Wife: Omigosh. You sound just like Logan.

This is not a compliment. Now, Logan is my younger brother. You do not want to go to a restaurant with Logan. He is notorious for giving waiters and waitresses a hard time. (Hopefully, he doesn’t also read this blog. Love ya, bro!) Sample of Logan:

Logan: Hey, you better keep this pitcher of water full. Your tip depends on it; you understand what I’m saying?

We eat and my wife’s conversation seems distracted. I think she’s secretly praying every time our waitress comes around that I won’t open my mouth. The food is excellent, as always, and the check arrives. We had set aside some cash for the evening and we had just enough to cover it. Only just. There was no money for the tip.

What was I supposed to do? Break out my check card for a $3 tip?  That seemed ridiculous and even more embarrassing. We left the table and made our way to the register. Like I said, it was a small place. Who do you think our cashier was? That’s right, the Nicest Waitress in the World. I paid the cost of the meal with great shame and left.

NWITW: Have a good night.

I once read that Quentin Tarantino doesn’t believe in tipping. No, not cows. Or goats for that matter. He doesn’t believe in leaving tip at a restaurant after a meal. From what I understand he expounds on this philosophy through a character in a bloody, profane movie he did (that I have not seen) called ‘Reservoir Dogs.’ His reasoning, I believe, is this: I’m paying for the meal and you’re providing a service for which you are also paid therefore I do not need to tip you for simply doing your job. On a certain level, this makes sense. On another level, Quentin Tarantino is a big, fat jerk. And so was I.
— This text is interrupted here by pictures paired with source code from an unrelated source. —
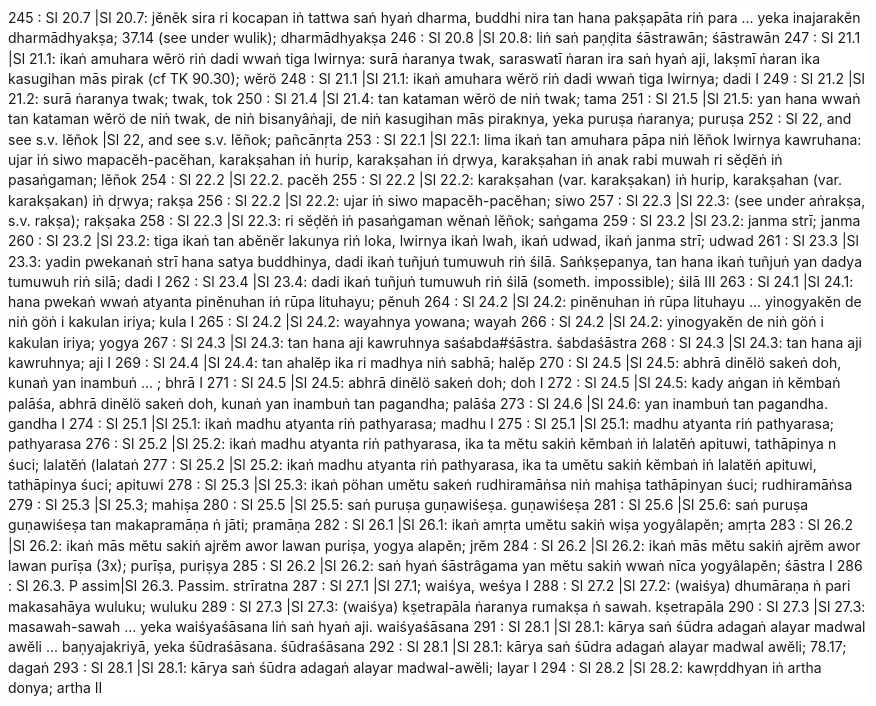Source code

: 245 : Sl 20.7 |Sl 20.7: jĕnĕk sira ri kocapan iṅ tattwa saṅ hyaṅ dharma, buddhi nira tan hana pakṣapāta riṅ para ... yeka inajarakĕn dharmādhyakṣa; 37.14 (see under wulik);  dharmādhyakṣa
246 : Sl 20.8 |Sl 20.8: liṅ saṅ paṇḍita śāstrawān;  śāstrawān
247 : Sl 21.1 |Sl 21.1: ikaṅ amuhara wĕrö riṅ dadi wwaṅ tiga lwirnya: surā ṅaranya twak, saraswatī ṅaran ira saṅ hyaṅ aji, lakṣmī ṅaran ika kasugihan mās pirak (cf TK 90.30);  wĕrö
248 : Sl 21.1 |Sl 21.1: ikaṅ amuhara wĕrö riṅ dadi wwaṅ tiga lwirnya;  dadi I
249 : Sl 21.2 |Sl 21.2: surā ṅaranya twak;  twak, tok
250 : Sl 21.4 |Sl 21.4: tan kataman wĕrö de niṅ twak;  tama
251 : Sl 21.5 |Sl 21.5: yan hana wwaṅ tan kataman wĕrö de niṅ twak, de niṅ bisanyâṅaji, de niṅ kasugihan mās piraknya, yeka puruṣa ṅaranya;  puruṣa
252 : Sl 22, and see s.v. lĕñok |Sl 22, and see s.v. lĕñok;  pañcānṛta
253 : Sl 22.1 |Sl 22.1: lima ikaṅ tan amuhara pāpa niṅ lĕñok lwirnya kawruhana: ujar iṅ siwo mapacĕh-pacĕhan, karakṣahan iṅ hurip, karakṣahan iṅ dṛwya, karakṣahan iṅ anak rabi muwah ri sĕḍĕṅ iṅ pasaṅgaman;  lĕñok
254 : Sl 22.2 |Sl 22.2.  pacĕh
255 : Sl 22.2 |Sl 22.2: karakṣahan (var. karakṣakan) iṅ hurip, karakṣahan (var. karakṣakan) iṅ dṛwya;  rakṣa
256 : Sl 22.2 |Sl 22.2: ujar iṅ siwo mapacĕh-pacĕhan;  siwo
257 : Sl 22.3 |Sl 22.3: (see under aṅrakṣa, s.v. rakṣa);  rakṣaka
258 : Sl 22.3 |Sl 22.3: ri sĕḍĕṅ iṅ pasaṅgaman wĕnaṅ lĕñok;  saṅgama
259 : Sl 23.2 |Sl 23.2: janma strī;  janma
260 : Sl 23.2 |Sl 23.2: tiga ikaṅ tan abĕnĕr lakunya riṅ loka, lwirnya ikaṅ lwah, ikaṅ udwad, ikaṅ janma strī;  udwad
261 : Sl 23.3 |Sl 23.3: yadin pwekanaṅ strī hana satya buddhinya, dadi ikaṅ tuñjuṅ tumuwuh riṅ śilā. Saṅkṣepanya, tan hana ikaṅ tuñjuṅ yan dadya tumuwuh riṅ silā;  dadi I
262 : Sl 23.4 |Sl 23.4: dadi ikaṅ tuñjuṅ tumuwuh riṅ śilā (someth. impossible);  śilā III
263 : Sl 24.1 |Sl 24.1: hana pwekaṅ wwaṅ atyanta pinĕnuhan iṅ rūpa lituhayu;  pĕnuh
264 : Sl 24.2 |Sl 24.2: pinĕnuhan iṅ rūpa lituhayu ... yinogyakĕn de niṅ göṅ i kakulan iriya;  kula I
265 : Sl 24.2 |Sl 24.2: wayahnya yowana;  wayah
266 : Sl 24.2 |Sl 24.2: yinogyakĕn de niṅ göṅ i kakulan iriya;  yogya
267 : Sl 24.3 |Sl 24.3: tan hana aji kawruhnya saśabda#śāstra.  śabdaśāstra
268 : Sl 24.3 |Sl 24.3: tan hana aji kawruhnya;  aji I
269 : Sl 24.4 |Sl 24.4: tan ahalĕp ika ri madhya niṅ sabhā;  halĕp
270 : Sl 24.5 |Sl 24.5: abhrā dinĕlö sakeṅ doh, kunaṅ yan inambuṅ ... ;  bhrā I
271 : Sl 24.5 |Sl 24.5: abhrā dinĕlö sakeṅ doh;  doh I
272 : Sl 24.5 |Sl 24.5: kady aṅgan iṅ kĕmbaṅ palāśa, abhrā dinĕlö sakeṅ doh, kunaṅ yan inambuṅ tan pagandha;  palāśa
273 : Sl 24.6 |Sl 24.6: yan inambuṅ tan pagandha.  gandha I
274 : Sl 25.1 |Sl 25.1: ikaṅ madhu atyanta riṅ pathyarasa;  madhu I
275 : Sl 25.1 |Sl 25.1: madhu atyanta riṅ pathyarasa;  pathyarasa
276 : Sl 25.2 |Sl 25.2: ikaṅ madhu atyanta riṅ pathyarasa, ika ta mĕtu sakiṅ kĕmbaṅ iṅ lalatĕṅ apituwi, tathāpinya n śuci;  lalatĕṅ (lalataṅ
277 : Sl 25.2 |Sl 25.2: ikaṅ madhu atyanta riṅ pathyarasa, ika ta umĕtu sakiṅ kĕmbaṅ iṅ lalatĕṅ apituwi, tathāpinya śuci;  apituwi
278 : Sl 25.3 |Sl 25.3: ikaṅ pöhan umĕtu sakeṅ rudhiramāṅsa niṅ mahiṣa tathāpinyan śuci;  rudhiramāṅsa
279 : Sl 25.3 |Sl 25.3;  mahiṣa
280 : Sl 25.5 |Sl 25.5: saṅ puruṣa guṇawiśeṣa.  guṇawiśeṣa
281 : Sl 25.6 |Sl 25.6: saṅ puruṣa guṇawiśeṣa tan makapramāṇa ṅ jāti;  pramāṇa
282 : Sl 26.1 |Sl 26.1: ikaṅ amṛta umĕtu sakiṅ wiṣa yogyâlapĕn;  amṛta
283 : Sl 26.2 |Sl 26.2: ikaṅ mās mĕtu sakiṅ ajrĕm awor lawan puriṣa, yogya alapĕn;  jrĕm
284 : Sl 26.2 |Sl 26.2: ikaṅ mās mĕtu sakiṅ ajrĕm awor lawan purīṣa (3x);  purīṣa, puriṣya
285 : Sl 26.2 |Sl 26.2: saṅ hyaṅ śāstrâgama yan mĕtu sakiṅ wwaṅ nīca yogyâlapĕn;  śāstra I
286 : Sl 26.3. P assim|Sl 26.3. Passim.  strīratna
287 : Sl 27.1 |Sl 27.1;  waiśya, weśya I
288 : Sl 27.2 |Sl 27.2: (waiśya) dhumāraṇa ṅ pari makasahāya wuluku;  wuluku
289 : Sl 27.3 |Sl 27.3: (waiśya) kṣetrapāla ṅaranya rumakṣa ṅ sawah.  kṣetrapāla
290 : Sl 27.3 |Sl 27.3: masawah-sawah ... yeka waiśyaśāsana liṅ saṅ hyaṅ aji.  waiśyaśāsana
291 : Sl 28.1 |Sl 28.1: kārya saṅ śūdra adagaṅ alayar madwal awĕli ... baṇyajakriyā, yeka śūdraśāsana.  śūdraśāsana
292 : Sl 28.1 |Sl 28.1: kārya saṅ śūdra adagaṅ alayar madwal awĕli; 78.17;  dagaṅ
293 : Sl 28.1 |Sl 28.1: kārya saṅ śūdra adagaṅ alayar madwal-awĕli;  layar I
294 : Sl 28.2 |Sl 28.2: kawṛddhyan iṅ artha donya;  artha II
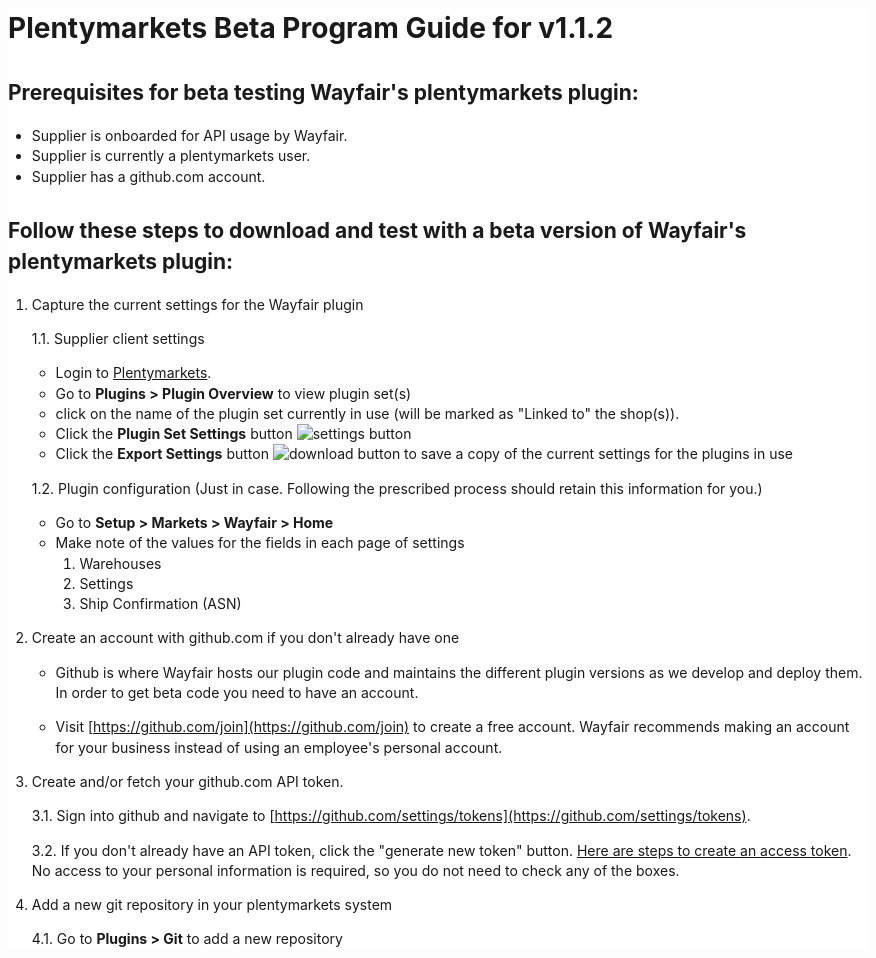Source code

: # Plentymarkets Beta Program Guide for v1.1.2

## Prerequisites for beta testing Wayfair's plentymarkets plugin:

- Supplier is onboarded for API usage by Wayfair.
- Supplier is currently a plentymarkets user.
- Supplier has a github.com account.

## Follow these steps to download and test with a beta version of Wayfair&#39;s plentymarkets plugin:

1. Capture the current settings for the Wayfair plugin

    1.1. Supplier client settings
    - Login to [Plentymarkets](https://plentymarkets-cloud-de.com).
    - Go to **Plugins > Plugin Overview** to view plugin set(s)
    - click on the name of the plugin set currently in use (will be marked as &quot;Linked to&quot; the shop(s)).
    - Click the **Plugin Set Settings** button ![settings button](shared/images/pm7_button_gear.png)
    - Click the **Export Settings** button ![download button](shared/images/pm7_button_download.png) to save a copy of the current settings for the plugins in use

    1.2. Plugin configuration (Just in case. Following the prescribed process should retain this information for you.)
    - Go to **Setup > Markets > Wayfair > Home**
    - Make note of the values for the fields in each page of settings
      1. Warehouses
      2. Settings
      3. Ship Confirmation (ASN)

2. Create an account with github.com if you don't already have one

    * Github is where Wayfair hosts our plugin code and maintains the different plugin versions as we develop and deploy them. In order to get beta code you need to have an account.

   * Visit [https://github.com/join](https://github.com/join) to create a free account. Wayfair recommends making an account for your business instead of using an employee's personal account.


3. Create and/or fetch your github.com API token.

    3.1. Sign into github and navigate to [https://github.com/settings/tokens](https://github.com/settings/tokens).

    3.2. If you don't already have an API token, click the "generate new token" button. [Here are steps to create an access token](https://help.github.com/en/github/authenticating-to-github/creating-a-personal-access-token-for-the-command-line). No access to your personal information is required, so you do not need to check any of the boxes.


4. Add a new git repository in your plentymarkets system

    4.1. Go to **Plugins > Git** to add a new repository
My wife left the restaurant as soon as we got up from the table. No way she was gonna stick around and watch me pay for the meal and give some sort of implied approval of my non-tipping ways. I made my way out to the car and got in.

Wife: What did you do about the tip?

Me: I didn’t pay it.

Wife: You really didn’t pay it!?

Me: No. I need to go back. I need to pay it.

Wife: We don’t have any money.

Me: We need to get money. We have to find an ATM.

Wife. You have got to be kidding me. I’m not going back in there.

I drove around Old Town for about 15 minutes looking for an ATM.  When I finally found one, I bit the bullet and took out the minimum from our savings–$20. Now, I knew I wasn’t going to tip $20, even if she was The Nicest Waitress in the World. I just couldn’t afford it. I also only had a Twenty Dollar Bill. We found a little cafe and I bought a small milk. By now 30 minutes had passed since we left the restaurant.

Now, I did not want to go back. I already knew at this point that this would rank as one of the top five embarrassments of my life, but what was I going to do? If anyone ever deserved to be tipped, it was NWITW. I entered the door and who do you think was still at the cash register?

Me: Hi. I’m sorry, I didn’t mean to leave without giving a tip. I just didn’t have enough money on me. Here you go.Thanks a lot for tonight. The food was really good.

I handed her $5.

NWITW: Thank you. Have a good night.

For about a split second we just kind of looked at each other. There was this look of terrible gratitude in her face and her whole frame seemed to relax. I can only imagine the things she said about me to her coworkers. And I felt good, too. It was obvious she’d had a rough day and I think she was sure she would never see me again. She was probably hoping she wouldn’t. But not at that moment.

Of course, I ruined the moment by tripping over the threshold as I backed out of the restaurant to back to the car.